In another tumultuous day for the Argentine economy, the peso hit an all-time low of $31.60 to the dollar yesterday, with a record close of AR $31.50 wholesale and AR $32.06 retail to the American currency. To improve the situation, monetary policymakers are now attempting to renegotiate the terms of Argentina’s bailout agreement with the International Monetary Fund.
— BCRA (@BancoCentral_AR) August 28, 2018
This year, the peso has weakened by 40.79 percent, regularly hitting historic lows against the dollar. Although gradual depreciation had been expected, due to foreign exchange restrictions and currency overvaluation under former President Cristina Fernández de Kirchner, the Argentine currency suffered a spectacular fall in April amid market concerns over the government’s ability to control inflation and economic output contraction due to a drought that crippled Argentina’s agricultural sectors this year.
The peso’s devaluation shows no sign of halting, despite national monetary agencies taking urgent measures to prevent it sliding further. Yesterday the BCRA, Argentina’s Central Bank, auctioned off US $200 million of its reserves in two separate currency auctions, offering US$ 300 million in each auction.
In an effort to calm the markets in the face of the peso’s devaluation and rampant inflation, the BCRA increased interest rates and sold billions of dollars in reserves to protect the peso. This year alone, the BCRA has sold a total of US $12.881 billion on the foreign exchange market, resulting in a sharp decline in reserves, which has only increased with renewed interventions as the peso continues to stumble.
No one expected Argentina’s peso to plunge against the dollar as quickly as it did in April. See the country's economy in five charts: https://t.co/pjr4BFptCq by @ReutersGraphics @cohenluc @Han_Miami pic.twitter.com/mmkxQ66ant
— Reuters Top News (@Reuters) August 28, 2018
On Monday, Minister of the Treasury Nicolás Dujovne told international news agencies that Argentina’s economy would contract 1 percent this year, despite previous estimates this year predicting a 0.4 percent growth in GDP. However, he estimates that it will bounce back with at least 1.5 percent growth next year.
He also confirmed that Argentina had requested that the IMF release US $3 billion from the US $50 billion stand-by financing agreement signed by both parties in June. The IMF will release funds quarterly providing that the government complies with financial objectives such as lowering inflation and slashing the fiscal deficit.
“We have agreed with the IMF to forward all the funds necessary to guarantee compliance with next year’s financial program,” President Mauricio Macri said in televised address. “This decision aims to eliminate any uncertainty that was created before the worsening of the international outlook.”
However, the peso’s continued fall against the dollar have done little to assuage the market’s fears, as investors voice concerns that Argentina may once again default on its loan repayments. In the financial crisis of 2001, Argentina experienced the largest-ever sovereign debt default in history, and then spent 15 years embroiled in legal battles with American hedge funds, the so-called “vulture” funds, only resolving this dispute in 2016. Nearly 70 percent of Argentina’s debt is in foreign currency, which makes it particularly vulnerable and a risky choice for investors.
In an attempt to avoid default, the Government is currently attempting to negotiate with the IMF to increase the funds available in their stand-by agreement by between US $15 billion and US $20 billion, bringing the total credit line to around US$ 65 billion. According to the Government, the financial slump next year is around US $7.5 billion, so these funds would dispel investors’ doubts about whether Argentina has the necessary funds to comply with the maturity of next year’s debt and avoid a default.

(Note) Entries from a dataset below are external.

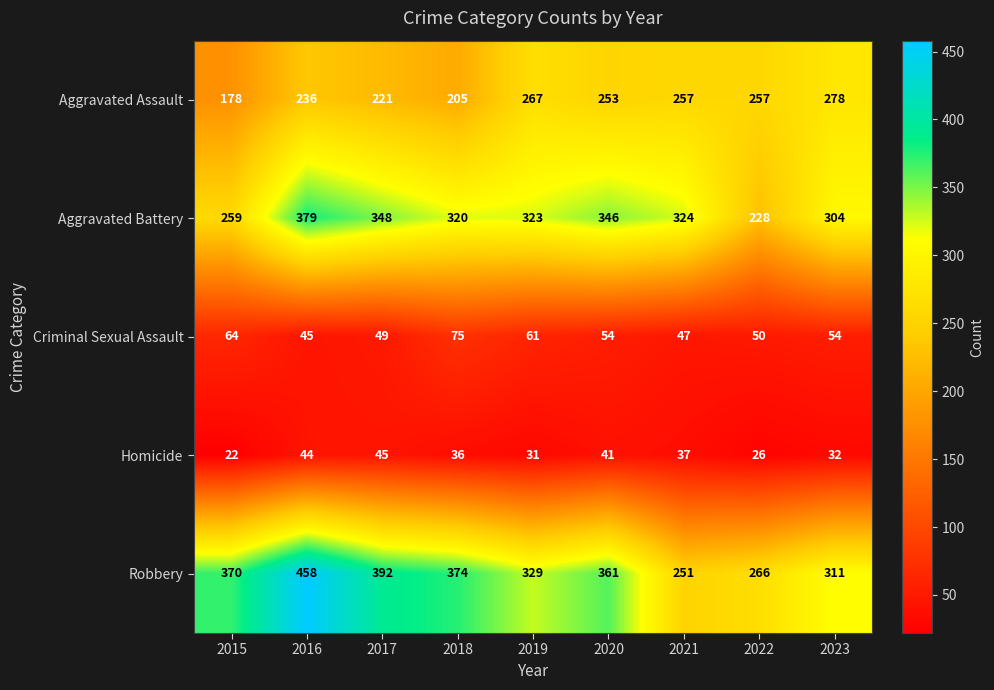

What is the sum of all Robbery values?

3112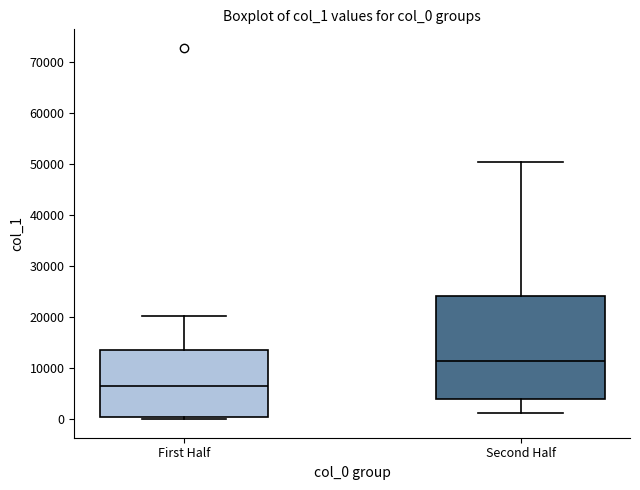

Reading left to right, read every box against the y-axis: the position of its median line, the range the box covers, and the ends of its whiskers. The values are not printed on the chart, so give them approximately, as read against the axis.

First Half: median 6000, box 0 to 13000, whiskers 0 (just below the box's lower edge) to 20000
Second Half: median 11000, box 4000 to 24000, whiskers 1000 to 50000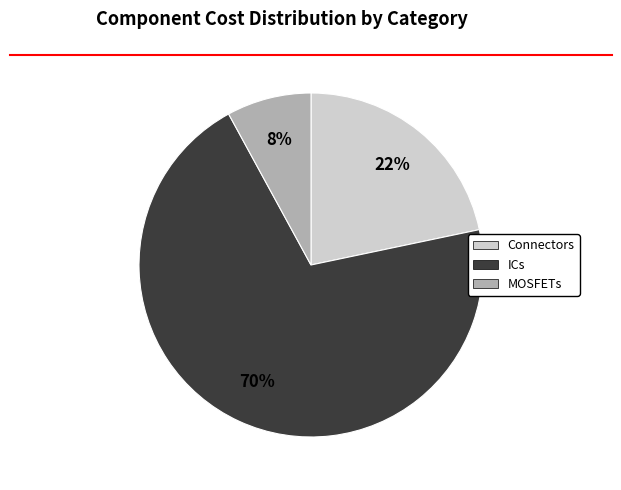

What is the largest slice in the pie chart?

ICs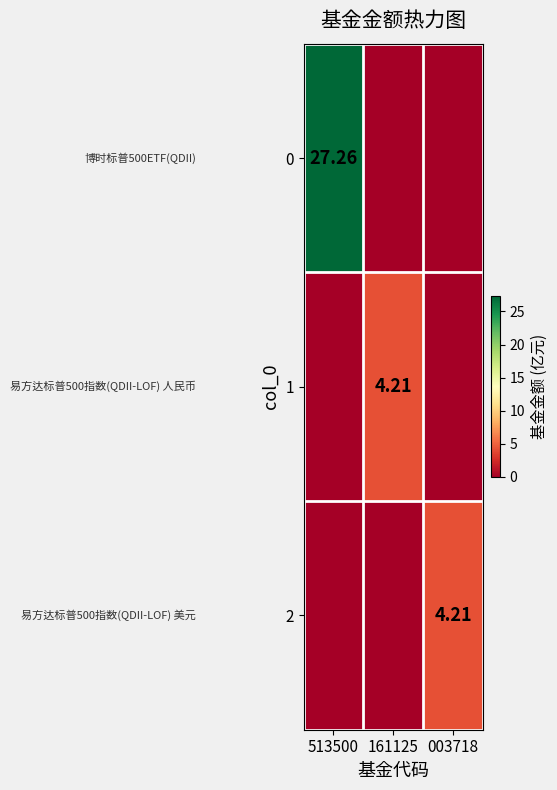

What is the difference between the maximum and minimum values in the 2 series?

4.2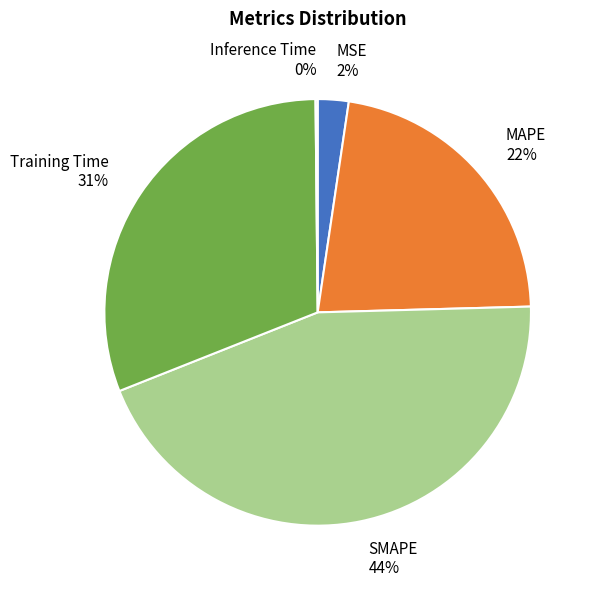

Which category has the biggest portion of the pie?

SMAPE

Although Cronista reported yesterday that sources from the IMF had shut down the possibility of a further bailout, today new sources are claiming that the IMF is considering the proposal. La Nación announced today that sources from within the international agency had confirmed that negotiations are taking place with “significant advances,” but have declined to disclose more information until the end of the negotiation process.
One of the problems faced is that BCRA has continued to try and bolster the peso by selling its foreign currency reserves, but these measures have done little to prevent the dollar’s phenomenal rise. Instead, this has meant losing reserves that had been steadily building since Macri assumed the Presidency in 2015.

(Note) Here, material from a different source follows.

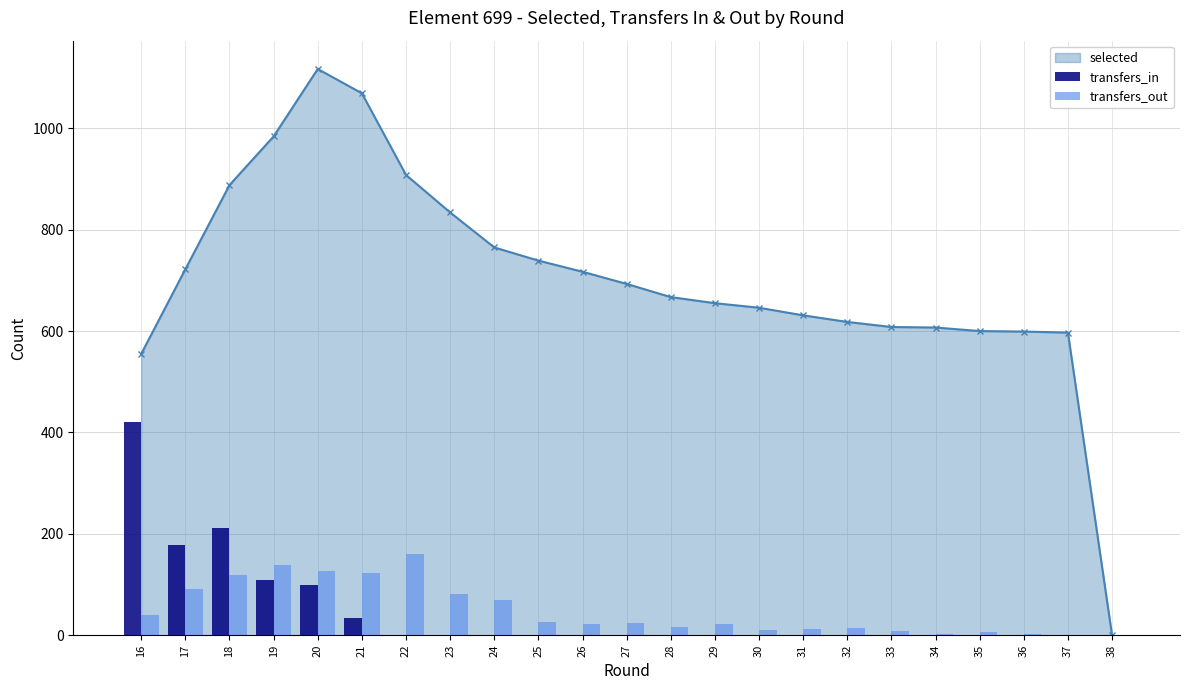

The value of selected at 36 is 351. True or false?

False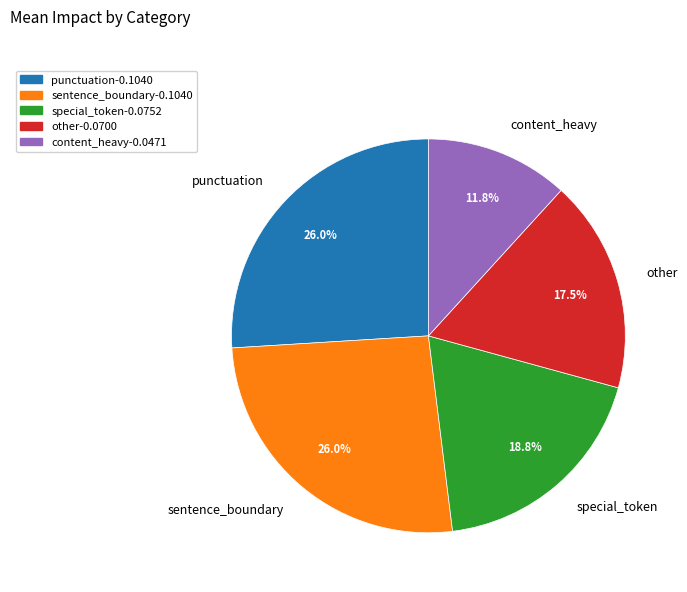

To the nearest percent, what is the combined percentage of punctuation and content_heavy?

38%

“The problem for the BCRA is that it is an open secret that the agreement with the IMF prevents it from intervening by selling reserves to control the level of the exchange rate and that they can only supply the market in ‘homeopathic’ doses,” the economist Fernando Camusso, director of Rafaela Capital, told La Nación. “And the option of letting the dollar run only gives you more liquefaction and stagflation [an inflationary period accompanied by rising unemployment and lack of growth in consumer demand and business activity], and it is not very viable in a context in which the disarmament of Lebac was faced, because it would be to ensure that these pesos go straight to the dollar, with a very high cost in reservations. It’s a real trap.”
Ultimately, the government is attempting to calm the markets by lowering the country risk rate to attract investors. Yesterday, the country’s risk rate closed at 689 points. The government is reportedly working on all fronts to release a statement in the coming hours that will dispel doubts and restabilize the currency market. The order of the day is convincing investors that Argentina is not heading for another default.